UNE ALTERNATIVE RAISONNEE

Cette logique des violences n’est pas la seule possible. Plutôt que la préservation d’une suprématie finalement sans justification, plutôt que la compétition sans fin des moins disant sociaux et humains qui va avec, on peut imaginer sans difficulté que faire, qui soit à portée de main. Tout commence par le fait que cesse d’abord la course à l’ouverture sans fin des flux et transferts. Les ensembles économiques intégrés du monde ont intérêt à la clôture pour se constituer en marché intérieur maitrisé. Que cela soit synonyme d’une moins grande consommation d’objets au total pendant une phase de transition ne peut que soutenir la transition vers une économie durable et obliger à repenser le modèle du contenu du développement. Mais cela signifiera une relance des productions et des consommations de base de bien réels et l’apurement de la monstrueuse bulle de l’économie fictive.

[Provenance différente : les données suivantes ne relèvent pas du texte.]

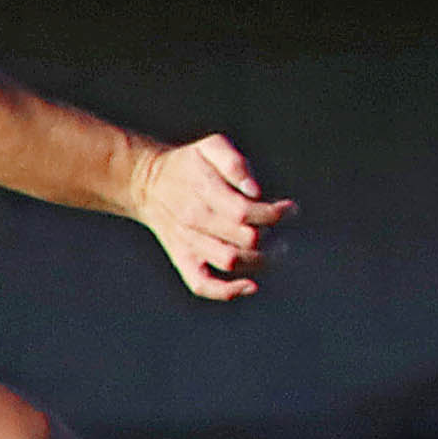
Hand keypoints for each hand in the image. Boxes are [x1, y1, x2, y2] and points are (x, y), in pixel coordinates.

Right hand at [136, 134, 292, 301]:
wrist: (146, 183)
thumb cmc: (188, 164)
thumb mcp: (210, 147)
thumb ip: (235, 163)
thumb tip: (255, 190)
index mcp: (203, 192)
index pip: (245, 211)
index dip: (275, 214)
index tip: (291, 209)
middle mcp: (195, 220)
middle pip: (244, 238)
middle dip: (272, 235)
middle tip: (280, 228)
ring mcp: (188, 243)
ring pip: (231, 262)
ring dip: (261, 260)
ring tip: (276, 250)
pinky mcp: (183, 260)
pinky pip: (202, 285)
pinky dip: (228, 291)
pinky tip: (251, 285)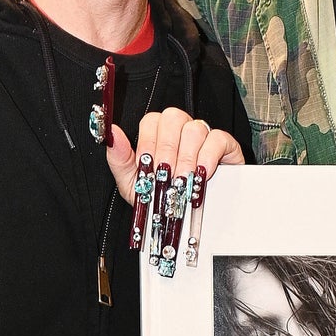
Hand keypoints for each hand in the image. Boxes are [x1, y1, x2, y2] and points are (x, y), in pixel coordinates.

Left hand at [105, 106, 243, 206]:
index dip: (149, 142)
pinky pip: (217, 138)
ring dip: (187, 157)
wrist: (189, 218)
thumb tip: (112, 134)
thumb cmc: (162, 198)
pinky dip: (209, 156)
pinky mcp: (223, 144)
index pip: (151, 121)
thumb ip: (120, 159)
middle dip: (168, 150)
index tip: (149, 165)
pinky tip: (202, 173)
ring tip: (184, 180)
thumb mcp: (135, 184)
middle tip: (168, 175)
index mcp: (157, 134)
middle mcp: (179, 129)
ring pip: (194, 128)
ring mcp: (202, 134)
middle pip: (172, 118)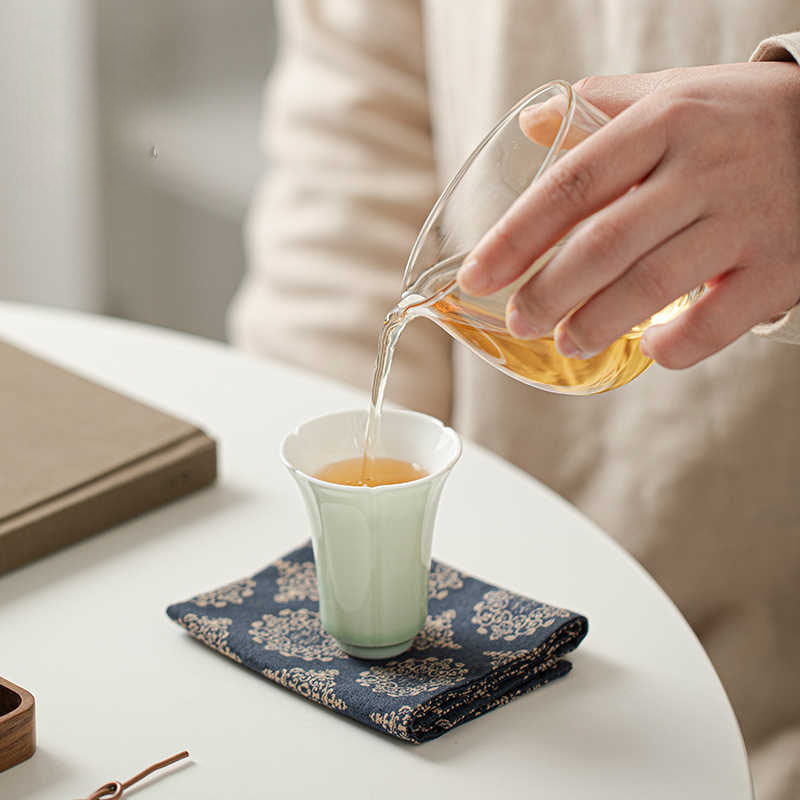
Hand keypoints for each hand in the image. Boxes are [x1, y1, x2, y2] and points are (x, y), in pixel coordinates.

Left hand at [457, 63, 799, 366]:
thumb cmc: (739, 119)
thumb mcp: (674, 95)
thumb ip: (602, 107)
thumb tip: (529, 124)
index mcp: (664, 124)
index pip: (571, 186)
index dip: (515, 238)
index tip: (477, 277)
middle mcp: (702, 170)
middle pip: (603, 244)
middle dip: (548, 293)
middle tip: (519, 320)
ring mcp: (745, 221)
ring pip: (652, 287)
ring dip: (596, 324)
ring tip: (566, 341)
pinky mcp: (782, 268)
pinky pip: (717, 322)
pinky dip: (675, 345)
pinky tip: (649, 348)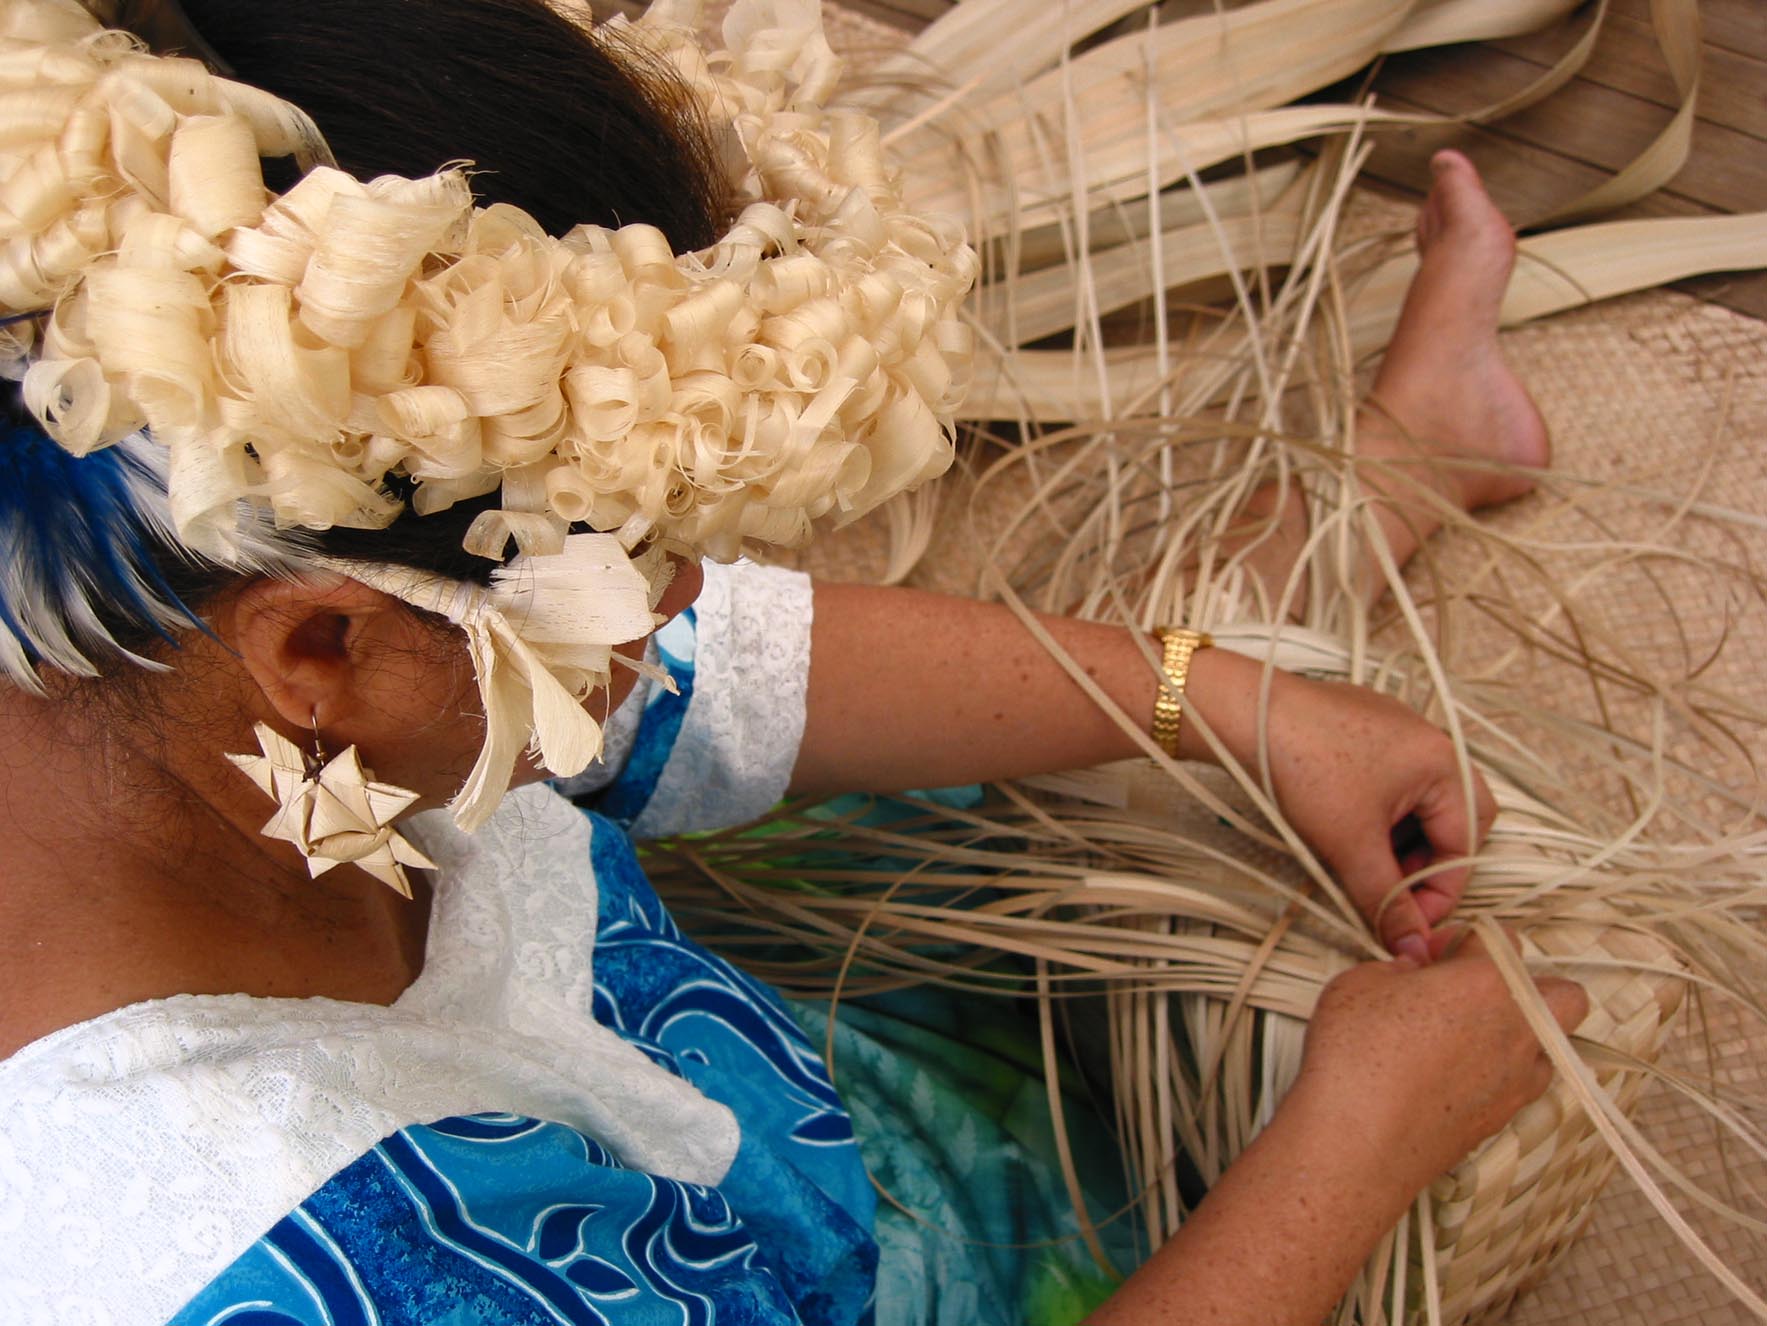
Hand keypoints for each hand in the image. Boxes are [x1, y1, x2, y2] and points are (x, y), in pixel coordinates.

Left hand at [1253, 671, 1496, 957]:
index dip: (1440, 893)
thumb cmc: (1304, 767)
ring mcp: (1397, 728)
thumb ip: (1385, 899)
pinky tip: (1344, 830)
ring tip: (1362, 864)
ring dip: (1400, 841)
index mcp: (1443, 763)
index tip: (1410, 924)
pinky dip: (1379, 814)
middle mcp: (1430, 739)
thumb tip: (1411, 945)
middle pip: (1453, 819)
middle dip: (1427, 863)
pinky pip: (1391, 779)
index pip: (1465, 843)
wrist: (1246, 714)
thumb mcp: (1350, 844)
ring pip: (1420, 801)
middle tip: (1393, 890)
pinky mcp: (1365, 725)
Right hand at [1292, 928, 1588, 1196]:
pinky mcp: (1502, 1120)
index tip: (1431, 956)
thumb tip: (1412, 974)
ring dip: (1520, 1033)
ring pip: (1549, 1046)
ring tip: (1464, 1037)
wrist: (1355, 1143)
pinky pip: (1521, 1085)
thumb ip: (1396, 969)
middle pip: (1565, 995)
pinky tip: (1451, 1076)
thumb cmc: (1353, 1055)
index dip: (1464, 941)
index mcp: (1488, 984)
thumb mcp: (1359, 983)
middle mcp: (1518, 1031)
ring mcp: (1517, 1081)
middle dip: (1529, 986)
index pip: (1504, 939)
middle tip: (1472, 992)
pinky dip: (1499, 1074)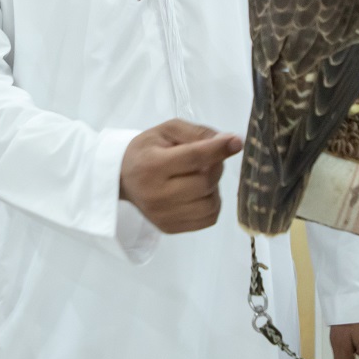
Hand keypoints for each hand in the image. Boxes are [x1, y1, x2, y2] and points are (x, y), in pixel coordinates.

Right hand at [119, 119, 242, 233]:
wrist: (122, 178)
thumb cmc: (146, 150)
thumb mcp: (166, 131)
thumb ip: (197, 133)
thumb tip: (230, 142)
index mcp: (153, 165)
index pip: (194, 157)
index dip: (218, 149)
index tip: (236, 142)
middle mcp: (157, 194)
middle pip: (205, 182)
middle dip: (214, 167)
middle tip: (206, 160)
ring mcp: (163, 215)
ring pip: (211, 203)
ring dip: (213, 188)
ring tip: (199, 178)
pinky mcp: (170, 228)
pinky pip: (208, 219)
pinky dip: (210, 204)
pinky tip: (197, 193)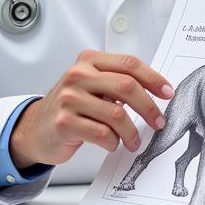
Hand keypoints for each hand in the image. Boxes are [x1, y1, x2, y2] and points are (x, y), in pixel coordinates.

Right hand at [9, 50, 171, 168]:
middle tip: (158, 121)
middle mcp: (77, 75)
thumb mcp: (92, 85)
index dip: (153, 78)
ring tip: (134, 141)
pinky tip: (112, 144)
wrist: (36, 128)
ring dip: (132, 132)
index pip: (129, 64)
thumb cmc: (71, 107)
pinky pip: (101, 134)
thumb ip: (117, 81)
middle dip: (148, 107)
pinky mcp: (64, 122)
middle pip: (126, 86)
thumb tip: (156, 91)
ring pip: (116, 114)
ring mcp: (69, 98)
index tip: (167, 92)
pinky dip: (113, 142)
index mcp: (88, 61)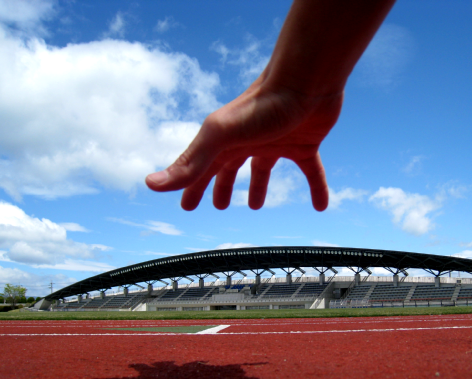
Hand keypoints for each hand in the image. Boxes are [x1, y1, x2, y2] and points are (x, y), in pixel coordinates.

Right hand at [145, 72, 342, 210]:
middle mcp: (249, 141)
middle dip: (222, 186)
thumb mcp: (221, 136)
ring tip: (257, 206)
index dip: (193, 187)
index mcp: (226, 141)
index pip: (203, 170)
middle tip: (220, 207)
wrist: (307, 78)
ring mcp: (277, 141)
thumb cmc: (263, 104)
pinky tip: (321, 206)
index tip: (186, 206)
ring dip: (260, 187)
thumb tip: (151, 184)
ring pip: (264, 169)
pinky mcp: (306, 143)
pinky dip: (316, 188)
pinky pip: (311, 171)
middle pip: (230, 169)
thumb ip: (191, 161)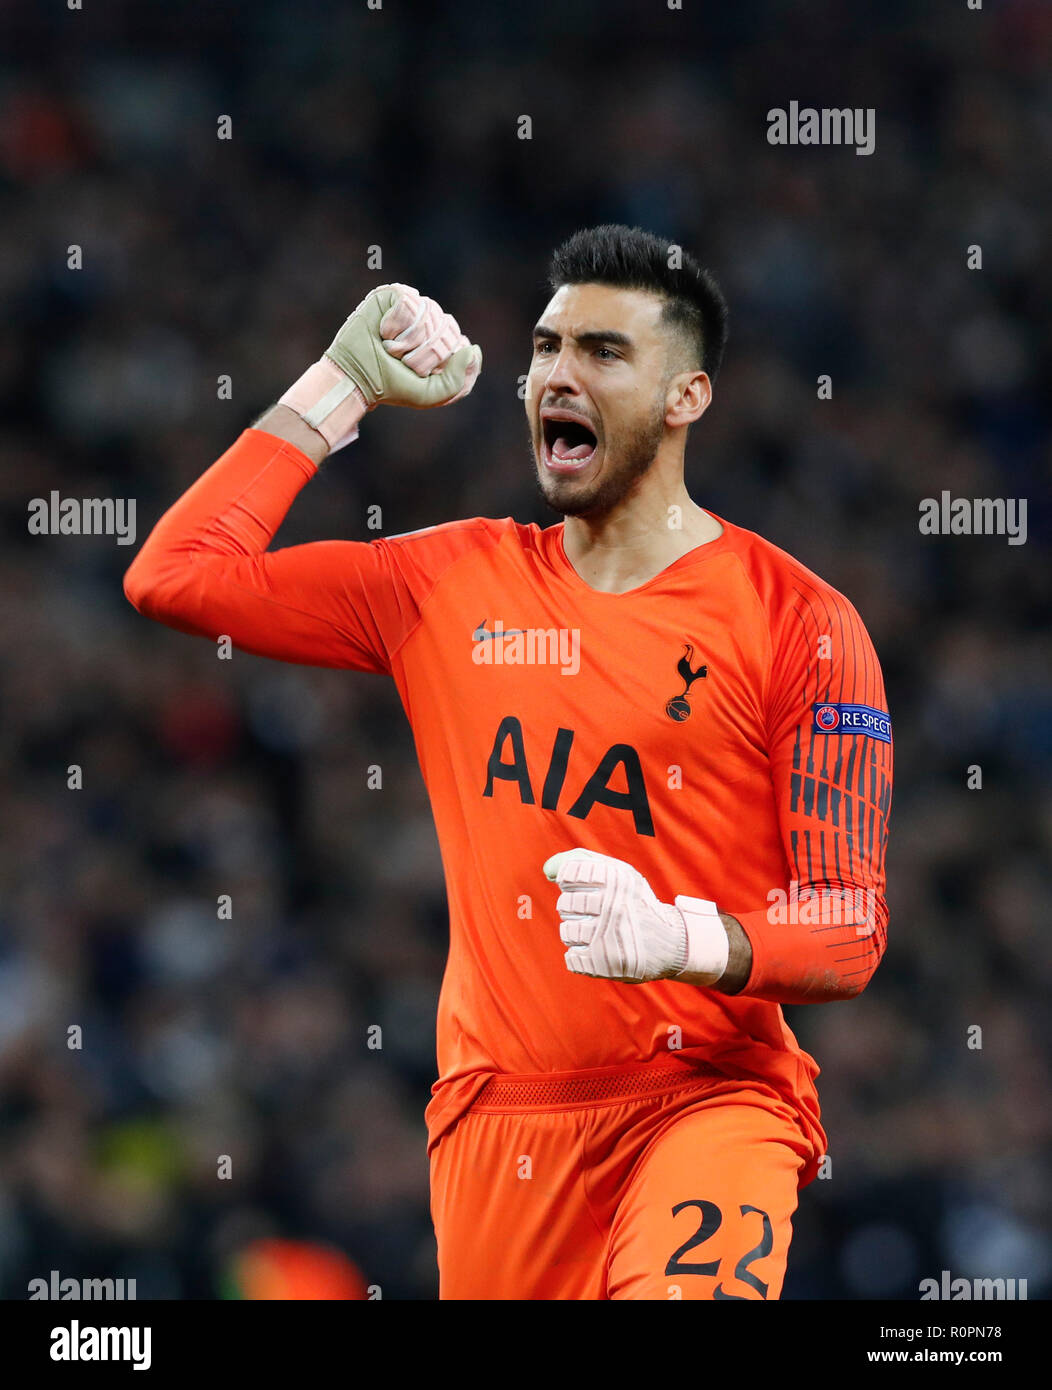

Pour rester sur l’objet de ma note je finis en faisant remarquer que ce modèle géopolitique tourne le dos à la logique du fractionnement sans fin des empires et des nations à laquelle la politique de puissance des Etats-Unis conduit aujourd’hui. Le séparatisme, la maladie de l’ethnicisation des Etats et de l’augmentation encouragée de leur nombre y prennent fin. C’est le contraire de ce qui est voulu au Tibet, aux marches de la Russie et ainsi de suite. Pour ne rien dire de ce qui est provoqué actuellement en Bolivie et comploté au Venezuela où des mouvements indépendantiste bidons sont chargé d’abattre ceux qui s’opposent à l’empire.

Jean Luc Mélenchon

Note complémentaire des gestionnaires du site :

Le paragraphe ci-dessous, placé en tête d’article (après le sous-titre LA BIFURCATION DANS L’ORDRE DU MONDE) a été enlevé par nous pour mieux entrer dans le sujet. Ceci dit, il participe utilement de la logique du texte :

"J’utilise le mot bifurcation plutôt que celui de transition à dessein. Dans le vocabulaire courant une transition peut être douce. Elle peut être graduelle. Rien de tel à l’horizon. Une bifurcation est un changement de trajectoire. A l’ordinaire, au volant, une bifurcation peut conduire à un point extrêmement éloigné de celui que l’on visait au départ. Dans le vocabulaire qui s’applique aux systèmes en mouvement la bifurcation peut induire un changement complet de tous les paramètres à l’œuvre et donc du système lui-même. Je ne suis pas assez féru de sciences dites dures pour faire une description assez correcte de ce phénomène pour en tirer une analogie irréprochable. Mais le mot me parait mieux adapté pour désigner la soudaineté et la profondeur du phénomène qui se présente".